Video | Be About It: Chronic Hep B (Christopher Wong & Gilead Sciences)

This documentary created by Director Christopher Wong with support of Gilead Sciences aims to raise awareness of Hep B in the Asian American community, stop the stigma, and encourage people to get tested.

Description by Gilead Sciences:

About the Film

BE ABOUT IT is the story of two fathers, two families and their battle against a potentially deadly disease impacting the Asian American community.

Both Alan and AJ contracted hepatitis B (hep B) at birth. Alan is a TV news reporter who saw several family members suffer and die from liver complications due to hep B, and now diligently monitors his own health.

AJ, a radiology technician and triathlete, lost his father to liver cancer 10 years ago. The cause of the cancer – hep B – was not often discussed in AJ’s family.

Through the lives of Alan and AJ, witness how two families cope with the impact of this potentially life-threatening virus.

Beyond the Film – Breaking the Cycle of Hep B:

This documentary and related awareness efforts aim to end the silence associated with hep B by empowering Asian Americans to talk openly about the virus and by motivating communities to learn the facts and dispel the myths about hep B.

By rallying around this film, Asian Americans and others can:

  • Ignite a Conversation. The families featured in the film speak candidly about their experiences with hep B, and their hope is that sharing their stories will inspire others to do the same. To help raise awareness of hep B, people are encouraged to discuss this disease within families, communities and on social media.

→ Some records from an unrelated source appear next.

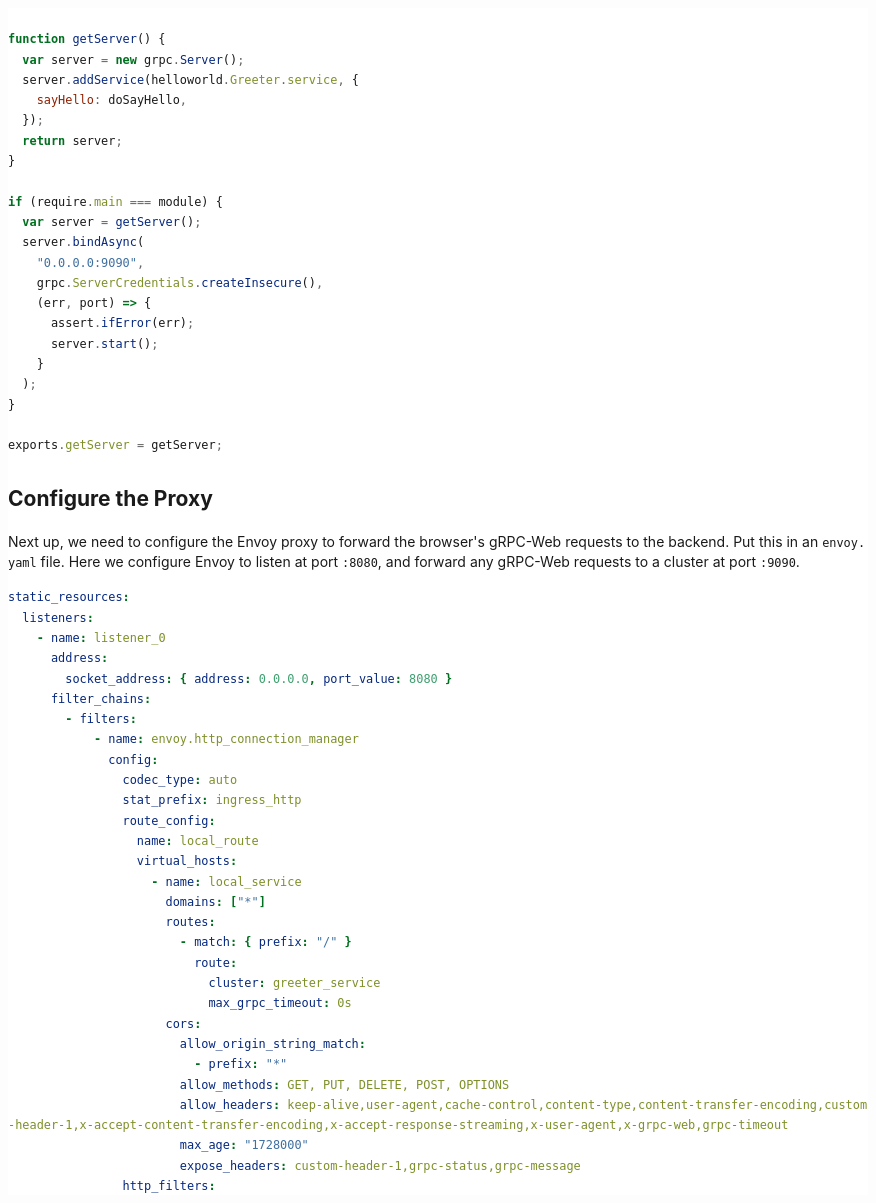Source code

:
 ```js

function getServer() {
  var server = new grpc.Server();
  server.addService(helloworld.Greeter.service, {
    sayHello: doSayHello,
  });
  return server;
}

if (require.main === module) {
  var server = getServer();
  server.bindAsync(
    "0.0.0.0:9090",
    grpc.ServerCredentials.createInsecure(),
    (err, port) => {
      assert.ifError(err);
      server.start();
    }
  );
}

exports.getServer = getServer;
```

## Configure the Proxy

Next up, we need to configure the Envoy proxy to forward the browser's gRPC-Web
requests to the backend. Put this in an `envoy.yaml` file. Here we configure
Envoy to listen at port `:8080`, and forward any gRPC-Web requests to a
cluster at port `:9090`.

```yaml
static_resources:
  listeners:
    - name: listener_0
      address:
        socket_address: { address: 0.0.0.0, port_value: 8080 }
      filter_chains:
        - filters:
            - name: envoy.http_connection_manager
              config:
                codec_type: auto
                stat_prefix: ingress_http
                route_config:
                  name: local_route
                  virtual_hosts:
                    - name: local_service
                      domains: ["*"]
                      routes:
                        - match: { prefix: "/" }
                          route:
                            cluster: greeter_service
                            max_grpc_timeout: 0s
                      cors:
                        allow_origin_string_match:
                          - prefix: "*"
                        allow_methods: GET, PUT, DELETE, POST, OPTIONS
                        allow_headers: keep-alive,user-agent,cache-control,content-type,content-transfer-encoding,custom-header-1,x-accept-content-transfer-encoding,x-accept-response-streaming,x-user-agent,x-grpc-web,grpc-timeout
                        max_age: "1728000"
                        expose_headers: custom-header-1,grpc-status,grpc-message
                http_filters:
```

Join the conversation online by using the hashtag #BeAboutIt.
  • Reduce Stigma. Stigma can lead to discrimination toward people living with hep B, even among family and friends. By educating and eliminating common misconceptions, our communities can help reduce the stigma associated with this virus and empower people to break the cycle of hep B.
  • Know Their Status. As many as 1.4 million people living in the U.S. with chronic hep B are not aware that they have it. However, by undergoing a simple blood test – one that is often covered by health insurance – individuals can learn their hep B status.